He pensado en el viejo cuento de la persona que, arrepentida, le dice a un anciano sabio que ha hablado mal de otra persona. «Bien, le dice el sabio, no lo hagas más. Pero como reparación a este error, ve, rompe un saco de plumas, espárcelas, y luego recógelas». El buen hombre pensó: «Qué fácil y liviana la reparación». Y así lo hizo: tomó un saco de plumas, lo rasgó y dejó que las plumas volaran. Pero, al momento se da cuenta que le será imposible recoger las plumas. Quizá algunas. Pero la mayoría se las llevará el viento.

Lo mismo pasa con las calumnias, rumores y pelambres varios. Quizá no llegan al nivel de delitos, pero «miente, que algo queda». Más aún si son comadreos anónimos, escondidos en la penumbra, de medio lado, esparcidos como estas plumas fáciles de soplar pero difíciles de recoger.

La verdad, para que sea tal, requiere la claridad del día, transparencia, valentía. Si no, no es verdad. O simplemente una caricatura de la verdad, que termina haciendo más daño que bien; hiriendo y debilitando la buena causa que la alimentó. La verdad debe ser dicha siempre de frente, sin tapujos, con franqueza, pero a través de los canales regulares y buscando que se repare un daño sin causar otro mayor: ajustada a los hechos reales, sin espacio a falsas interpretaciones ni acomodos.

Y con esto pienso en todas las situaciones de la vida, no solo en las eclesiales, que son las que han alimentado peligrosamente un mal ejercicio de la denuncia.

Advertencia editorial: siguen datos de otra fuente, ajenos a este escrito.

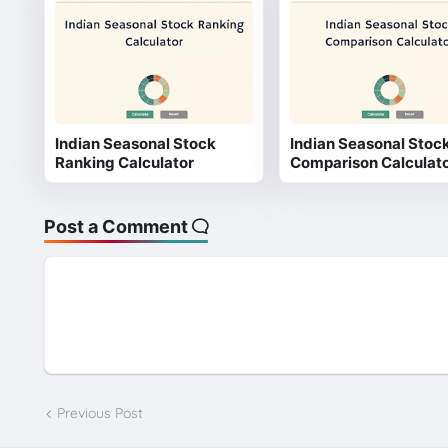
Indian Seasonal Stock
Indian Seasonal Stoc
Ranking Calculator
Comparison Calculat
Post a Comment
Previous Post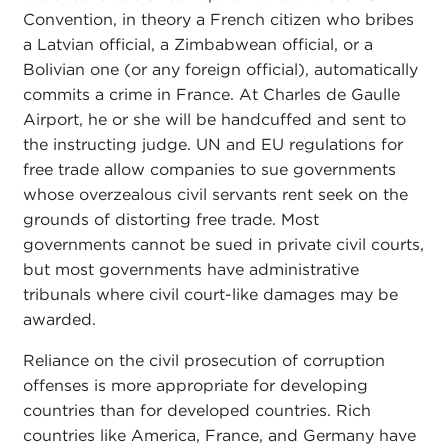
Convention, in theory a French citizen who bribes
a Latvian official, a Zimbabwean official, or a
Bolivian one (or any foreign official), automatically
commits a crime in France. At Charles de Gaulle
Airport, he or she will be handcuffed and sent to
the instructing judge. UN and EU regulations for
free trade allow companies to sue governments
whose overzealous civil servants rent seek on the
grounds of distorting free trade. Most
governments cannot be sued in private civil courts,
but most governments have administrative
tribunals where civil court-like damages may be
awarded.
Reliance on the civil prosecution of corruption
offenses is more appropriate for developing
countries than for developed countries. Rich
countries like America, France, and Germany have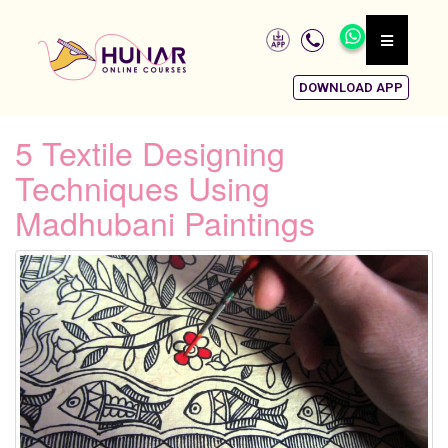
DOWNLOAD APP
5 Textile Designing
Techniques Using
Madhubani Paintings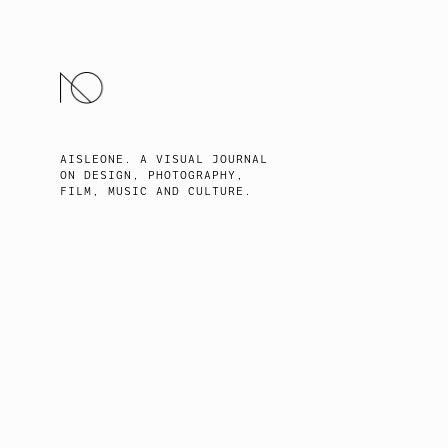
SKIP
TO
CONTENT
AISLEONE. A VISUAL JOURNAL
ON DESIGN, PHOTOGRAPHY,
FILM, MUSIC AND CULTURE.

Lo mismo que nos puede llevar a una caza de brujas de imprevisibles y peligrosas consecuencias. El daño que se puede hacer es enorme, casi incurable.

Y esto en todos los planos de la vida social: profesores, médicos, abogados. Todos quienes trabajan con personas pueden ser objeto de una comentario mal intencionado.

Acercarse a tiempo a quien necesita una advertencia, puede llevar a corregir varios errores a la vez. Tememos malas reacciones. Pero nos sorprenden las buenas. Es que las correcciones con caridad, son doble corrección.

Lo peor de la maledicencia es que finalmente destruye una muy buena intención, como es develar la verdad en dichos que pueden tener un asidero cierto. Muchas veces cuesta encontrar el tono y el modo. En ocasiones serán el sigilo y el secreto aliados prudentes. Pero eso no es excusa para atrincherarse en el anonimato y lanzar desde ahí, dardos cobardes que, insisto, terminan por agredir la causa de la verdad. Al final, nadie creerá nada. Nos llenaremos de suspicacias, desconfianzas y recelos. Cuando haya veracidad, será demasiado tarde.